Given problem.
Which lines in the items below contain the string "electricguitarclean"? Copy each of those lines in full.

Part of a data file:

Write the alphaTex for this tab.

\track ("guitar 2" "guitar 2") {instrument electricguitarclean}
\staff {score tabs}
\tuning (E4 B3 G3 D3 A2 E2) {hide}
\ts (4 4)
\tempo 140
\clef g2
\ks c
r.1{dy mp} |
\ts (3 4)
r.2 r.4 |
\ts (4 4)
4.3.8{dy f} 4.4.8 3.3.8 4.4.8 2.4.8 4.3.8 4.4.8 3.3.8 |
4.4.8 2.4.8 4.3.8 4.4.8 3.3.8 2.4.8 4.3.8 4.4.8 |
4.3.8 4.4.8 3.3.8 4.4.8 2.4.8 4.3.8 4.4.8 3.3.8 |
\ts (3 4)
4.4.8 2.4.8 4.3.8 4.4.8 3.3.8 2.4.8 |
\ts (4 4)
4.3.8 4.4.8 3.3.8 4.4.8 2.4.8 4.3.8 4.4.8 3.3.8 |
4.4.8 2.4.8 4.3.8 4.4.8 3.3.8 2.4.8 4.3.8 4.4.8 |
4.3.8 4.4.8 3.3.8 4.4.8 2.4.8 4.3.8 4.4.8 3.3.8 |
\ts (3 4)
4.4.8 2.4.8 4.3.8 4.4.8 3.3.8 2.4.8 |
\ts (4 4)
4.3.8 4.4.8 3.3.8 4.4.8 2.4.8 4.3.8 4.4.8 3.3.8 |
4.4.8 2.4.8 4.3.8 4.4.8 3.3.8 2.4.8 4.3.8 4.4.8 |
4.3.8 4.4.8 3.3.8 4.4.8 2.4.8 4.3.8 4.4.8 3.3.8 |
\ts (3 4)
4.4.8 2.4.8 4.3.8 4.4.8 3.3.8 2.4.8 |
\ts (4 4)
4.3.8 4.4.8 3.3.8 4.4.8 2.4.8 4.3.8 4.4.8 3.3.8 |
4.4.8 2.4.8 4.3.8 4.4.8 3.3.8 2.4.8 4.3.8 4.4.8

Solution to this exercise.
\track ("guitar 2" "guitar 2") {instrument electricguitarclean}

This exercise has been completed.